Most telling, a 2013 paper entitled “Like a Virgin (Mother): Analysis of Data from a Longitudinal, US Population Representative Sample Survey,” published in BMJ reported that 45 of the 7,870 American women studied between 1995 and 2009 said they become pregnant without sex. Who were these immaculately conceiving parthenogenetic Marys? They were twice as likely as other pregnant women to have signed a chastity pledge, and they were significantly more likely to report that their parents had difficulties discussing sex or birth control with them.
When women are educated and have access to birth-control technologies, pregnancies and, eventually, abortions decrease.
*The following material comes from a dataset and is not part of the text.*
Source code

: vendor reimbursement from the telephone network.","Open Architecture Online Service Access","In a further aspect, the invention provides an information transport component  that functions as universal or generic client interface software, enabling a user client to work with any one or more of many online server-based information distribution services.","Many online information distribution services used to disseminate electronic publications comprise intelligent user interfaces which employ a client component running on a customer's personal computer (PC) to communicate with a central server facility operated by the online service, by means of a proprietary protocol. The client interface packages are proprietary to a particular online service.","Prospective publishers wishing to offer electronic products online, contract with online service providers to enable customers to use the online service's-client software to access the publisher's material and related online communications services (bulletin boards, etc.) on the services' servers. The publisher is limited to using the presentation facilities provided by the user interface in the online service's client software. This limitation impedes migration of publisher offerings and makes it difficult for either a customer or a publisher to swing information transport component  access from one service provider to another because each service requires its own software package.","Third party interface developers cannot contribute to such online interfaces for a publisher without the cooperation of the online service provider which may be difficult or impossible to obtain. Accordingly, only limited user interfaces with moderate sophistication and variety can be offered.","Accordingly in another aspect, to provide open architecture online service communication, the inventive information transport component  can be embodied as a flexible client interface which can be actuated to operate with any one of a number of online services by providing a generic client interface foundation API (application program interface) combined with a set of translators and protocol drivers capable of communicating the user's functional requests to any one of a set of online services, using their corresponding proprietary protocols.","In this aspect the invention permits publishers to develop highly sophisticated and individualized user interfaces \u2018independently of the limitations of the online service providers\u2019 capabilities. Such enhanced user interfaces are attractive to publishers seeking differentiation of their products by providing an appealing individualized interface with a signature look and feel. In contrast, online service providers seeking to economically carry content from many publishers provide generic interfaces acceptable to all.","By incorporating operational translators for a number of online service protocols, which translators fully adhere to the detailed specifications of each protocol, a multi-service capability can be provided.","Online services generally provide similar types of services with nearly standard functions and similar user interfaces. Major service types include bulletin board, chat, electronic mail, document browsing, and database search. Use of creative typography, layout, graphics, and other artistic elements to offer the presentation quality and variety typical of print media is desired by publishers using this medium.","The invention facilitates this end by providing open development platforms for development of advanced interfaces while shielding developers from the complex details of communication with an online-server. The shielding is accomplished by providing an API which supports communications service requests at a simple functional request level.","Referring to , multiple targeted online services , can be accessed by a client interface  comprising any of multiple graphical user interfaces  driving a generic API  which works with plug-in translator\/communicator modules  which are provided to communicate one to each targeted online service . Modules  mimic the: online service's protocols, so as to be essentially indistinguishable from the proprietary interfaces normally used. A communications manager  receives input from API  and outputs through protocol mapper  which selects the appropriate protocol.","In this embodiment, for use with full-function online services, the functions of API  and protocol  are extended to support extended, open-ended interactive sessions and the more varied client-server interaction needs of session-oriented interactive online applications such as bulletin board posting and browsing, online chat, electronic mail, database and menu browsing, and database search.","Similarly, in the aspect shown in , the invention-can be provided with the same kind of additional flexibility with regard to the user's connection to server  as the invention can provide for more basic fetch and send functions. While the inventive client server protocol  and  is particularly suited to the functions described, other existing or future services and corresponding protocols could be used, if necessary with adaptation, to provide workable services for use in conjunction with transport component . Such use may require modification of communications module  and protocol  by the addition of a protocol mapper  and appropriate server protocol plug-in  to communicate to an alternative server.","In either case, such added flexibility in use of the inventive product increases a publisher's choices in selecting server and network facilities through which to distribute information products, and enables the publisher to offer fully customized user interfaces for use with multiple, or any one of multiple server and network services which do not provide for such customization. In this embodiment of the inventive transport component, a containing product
A 2003 study on the “Relationships between Contraception and Abortion,” published in International Family Planning Perspectives, concluded that abortion rates declined as contraceptive use increased in seven countries (Kazakhstan, Kyrgyzstan, Uzbekistan, Bulgaria, Turkey, Tunisia and Switzerland). In six other nations (Cuba, Denmark, the Netherlands, Singapore, South Korea and the U.S.), contraceptive use and abortion rates rose simultaneously, but overall levels of fertility were falling during the period studied. After fertility levels stabilized, contraceptive use continued to increase, and abortion rates fell.
Something similar happened in Turkey between 1988 and 1998, when abortion rates declined by almost half when unreliable forms of birth control (for one, the rhythm method) were replaced by more modern technologies (for example, condoms). Public health consultant Pinar Senlet, who conducted the 2001 study published in International Family Planning Perspectives, and her colleagues reported that “marked reductions in the number of abortions have been achieved in Turkey through improved contraceptive use rather than increased use.”
To be fair, the multivariable mesh of correlations in all these studies makes inferring direct causal links difficult for social scientists to untangle. But as I read the research, when women have limited sex education and no access to contraception, they are more likely to get pregnant, which leads to higher abortion rates. When women are educated about and have access to effective contraception, as well as legal and medically safe abortions, they initially use both strategies to control family size, after which contraception alone is often all that is needed and abortion rates decline.
Admittedly, deeply divisive moral issues are involved. Abortion does end a human life, so it should not be done without grave consideration for what is at stake, as we do with capital punishment and war. Likewise, the recognition of equal rights, especially reproductive rights, should be acknowledged by all liberty-loving people. But perhaps progress for all human life could be more readily realized if we were to treat abortion as a problem to be solved rather than a moral issue over which to condemn others. As gratifying as the emotion of moral outrage is, it does little to bend the moral arc toward justice.